* [Предложенный текст]
****

Человек

Неоплаченный долг

ОЧЕРК НРАВОВ

Как бык с «мерседесом» бодался

Это происшествие, мелкое по городским масштабам, здесь, в деревне, разрослось до размеров душераздирающей драмы. И даже отодвинувшись во времени, не забылось. Если на улице у автолавки, в пёстрой очереди, состоящей из бабушек, их внуков и мужичков, страдающих «после вчерашнего», заходит разговор о тех днях, их обозначают словами:

– Ну да, помнишь, когда жуйковский бык фомичёвский «мерседес» забодал?! Вот тогда!..

И собеседники смеются.

Та памятная всем августовская ночь оказалась намного короче предыдущей только потому, что ровно в четыре часа предрассветную деревенскую тишину, густую, как черничный кисель, взорвала сиреноподобная сигнализация. Её угрожающее завывание, с визгливо-скандальными нотками, прокатилось по всей улице, вломившись в распахнутые по случаю аномальной жары окна, перебудило чутко спавших бабушек, затем их внуков, а следом и всех остальных, крепко почивавших дачников, просыпавшихся с одной и той же изумлённой мыслью: господи, да где это мы? Неужели опять в городе?

А сигнализация продолжала надрываться, только теперь в её пронзительные фиоритуры врывалось коровье взмыкивание, странное для нашей деревни, ибо за последние пять-шесть лет коров из-за ненадобности у нас повывели.

На улице в

предрассветной мгле замаячили фигуры, и им, выбежавшим первыми, предстала картина фантасмагорическая: стоявший на улице впритык к фомичёвскому дому продолговатый чёрный автомобиль, издавая стонущие звуки, судорожно сотрясался от ударов рогатого чудовища. Правда, потом, когда горячка воображения схлынула, выяснилось, что никакое это не чудовище и даже не бык, а всего лишь бычок, ковырявший рогом задний красный фонарь «мерседеса». Да и, говорят, не ковырял вовсе, а просто тёрся широким лбом.

****

* [Задание 1]
Перескажи очерк о быке и «мерседесе» в трёх предложениях.
* [Задание 2]
Продолжи очерк о быке и «мерседесе», начав сразу после его последнего предложения.

****

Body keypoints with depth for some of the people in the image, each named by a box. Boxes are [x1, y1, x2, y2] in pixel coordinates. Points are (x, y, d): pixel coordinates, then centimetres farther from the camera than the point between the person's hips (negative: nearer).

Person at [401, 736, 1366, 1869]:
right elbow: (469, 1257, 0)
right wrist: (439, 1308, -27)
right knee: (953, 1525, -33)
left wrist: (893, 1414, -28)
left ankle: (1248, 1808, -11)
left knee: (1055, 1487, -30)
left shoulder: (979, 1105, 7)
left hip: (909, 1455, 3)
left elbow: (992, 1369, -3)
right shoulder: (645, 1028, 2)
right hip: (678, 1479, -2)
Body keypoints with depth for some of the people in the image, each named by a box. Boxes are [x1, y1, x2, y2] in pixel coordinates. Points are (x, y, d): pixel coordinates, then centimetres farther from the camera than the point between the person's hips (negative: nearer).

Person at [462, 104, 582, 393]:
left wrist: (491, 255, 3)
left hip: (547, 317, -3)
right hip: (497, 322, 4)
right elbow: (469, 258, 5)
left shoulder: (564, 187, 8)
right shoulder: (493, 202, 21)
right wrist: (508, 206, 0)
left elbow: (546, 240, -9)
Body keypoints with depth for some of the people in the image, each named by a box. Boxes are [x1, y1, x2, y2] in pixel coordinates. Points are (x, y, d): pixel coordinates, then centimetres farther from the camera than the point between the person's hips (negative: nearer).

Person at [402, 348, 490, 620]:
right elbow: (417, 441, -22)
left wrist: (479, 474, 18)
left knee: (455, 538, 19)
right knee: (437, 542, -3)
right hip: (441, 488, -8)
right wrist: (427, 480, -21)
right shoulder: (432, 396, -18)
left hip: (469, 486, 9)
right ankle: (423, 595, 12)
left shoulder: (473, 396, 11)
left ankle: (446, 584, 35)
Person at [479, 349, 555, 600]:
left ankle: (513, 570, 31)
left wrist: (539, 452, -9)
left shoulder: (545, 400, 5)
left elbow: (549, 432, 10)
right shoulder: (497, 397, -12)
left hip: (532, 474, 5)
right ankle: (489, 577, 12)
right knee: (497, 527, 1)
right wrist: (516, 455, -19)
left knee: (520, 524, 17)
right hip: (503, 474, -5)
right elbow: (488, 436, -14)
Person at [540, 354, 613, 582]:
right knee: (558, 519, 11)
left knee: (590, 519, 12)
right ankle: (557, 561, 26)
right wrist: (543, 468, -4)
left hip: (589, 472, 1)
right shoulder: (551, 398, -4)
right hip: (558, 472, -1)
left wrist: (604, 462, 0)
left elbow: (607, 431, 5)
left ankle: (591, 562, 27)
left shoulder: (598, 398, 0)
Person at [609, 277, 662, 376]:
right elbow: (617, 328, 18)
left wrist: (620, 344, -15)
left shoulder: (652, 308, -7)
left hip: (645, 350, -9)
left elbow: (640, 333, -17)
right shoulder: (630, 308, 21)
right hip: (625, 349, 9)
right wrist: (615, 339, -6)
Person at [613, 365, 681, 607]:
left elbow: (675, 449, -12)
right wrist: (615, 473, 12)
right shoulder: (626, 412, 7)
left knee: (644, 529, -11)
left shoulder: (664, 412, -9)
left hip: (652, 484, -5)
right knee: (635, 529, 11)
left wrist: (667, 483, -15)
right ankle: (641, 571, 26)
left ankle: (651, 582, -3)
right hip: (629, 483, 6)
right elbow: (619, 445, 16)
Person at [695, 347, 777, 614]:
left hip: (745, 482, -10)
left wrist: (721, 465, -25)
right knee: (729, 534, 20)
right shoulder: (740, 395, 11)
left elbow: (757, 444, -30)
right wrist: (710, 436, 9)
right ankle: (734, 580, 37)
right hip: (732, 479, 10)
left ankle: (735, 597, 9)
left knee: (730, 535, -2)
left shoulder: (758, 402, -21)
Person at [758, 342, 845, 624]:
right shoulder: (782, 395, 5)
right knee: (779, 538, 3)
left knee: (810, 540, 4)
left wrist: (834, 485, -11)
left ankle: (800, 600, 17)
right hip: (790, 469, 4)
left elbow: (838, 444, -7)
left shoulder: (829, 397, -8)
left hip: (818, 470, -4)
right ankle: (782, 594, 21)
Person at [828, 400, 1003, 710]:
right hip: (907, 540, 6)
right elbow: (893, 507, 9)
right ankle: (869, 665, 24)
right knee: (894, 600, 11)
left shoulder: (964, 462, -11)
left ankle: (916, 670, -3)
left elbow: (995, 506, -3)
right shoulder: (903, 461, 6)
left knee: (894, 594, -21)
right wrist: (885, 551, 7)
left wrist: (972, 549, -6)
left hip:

****

* [Ответ 1]
Мелкое по городским меркам происшествие в деревне разрослось до драмы и не забылось: те дни до сих пор называют временем, когда жуйковский бык забодал фомичёвский «мерседес», и смеются. Однажды августовской ночью ровно в четыре часа всю улицу разбудила сигнализация, к вою которой примешивалось мычание, хотя коров в деревне уже пять-шесть лет не держали. Выбежавшие первыми увидели, как чёрный автомобиль у дома Фомичёвых сотрясается от ударов рогатого чудовища, но позже выяснилось, что это всего лишь бычок, который ковырял рогом задний фонарь «мерседеса» или, как говорят, просто тёрся о него лбом.

* [Ответ 2]
Его с криками отогнали. Фомичёв, выскочивший из дома в трусах и домашних тапочках, опоясал бычка по крупу кривой палкой и, оглашая улицу непечатной лексикой, склонился над помятым багажником с разбитым фонарём. Затем, не одеваясь и не расставаясь с палкой, трусцой направился к дому Жуйковых, потому что знал: это они полгода назад купили бычка, держали его на привязи, откармливая к приезду сына. Павлик должен в сентябре демобилизоваться, а это ж такое событие, его всей деревней отмечать надо. Без мяса не обойдёшься.

Про что конкретно пытался поговорить Фомичёв с не проспавшимся Семёном Жуйковым, отмечавшим накануне чей-то день рождения, неизвестно. Известно лишь, что крыльцо Жуйковых, предсмертно скрипевшее последние полгода, под решительными шагами грузного гостя наконец окончательно треснуло, Фомичёв расцарапал сломавшейся доской босую ногу, из-за чего его диалог с Семёном не удался. Потому что, по свидетельству соседей, через минуту стал походить на соревнование – кто кого перекричит.

А на следующий день деревню облетела сенсационная новость, её мне, выразительно окая, сообщила соседка, обиравшая у забора кусты малины:

– Слышали, Фомичёв-то на Жуйкова в суд подаёт.

И изумлённо спросила:

– Это, что ли, по-людски? Да когда такое было-то?

Такого здесь действительно ещё не было.

Фомичёва уговаривали обойтись с Жуйковым «по-человечески», взяв с него какую-то сумму на ремонт, не позорить его и себя в суде по такому нелепому поводу, на что тот отвечал, беспорядочно жестикулируя:

– Да вы знаете, сколько он мне предложил? Тысчонку, говорит, дам, не больше! Там один фонарь несколько тысяч стоит, да помятый багажник выровнять – тоже тысячи набегут на три-четыре десятка, это ж не какой-нибудь «жигуль», а «мерседес»! Без суда я с этого гулёны и половины не получу.

– Зато он тебе дров на зиму наколет, – убеждали Фомичёва.

– Дров себе я и сам наколю, – отвечал он.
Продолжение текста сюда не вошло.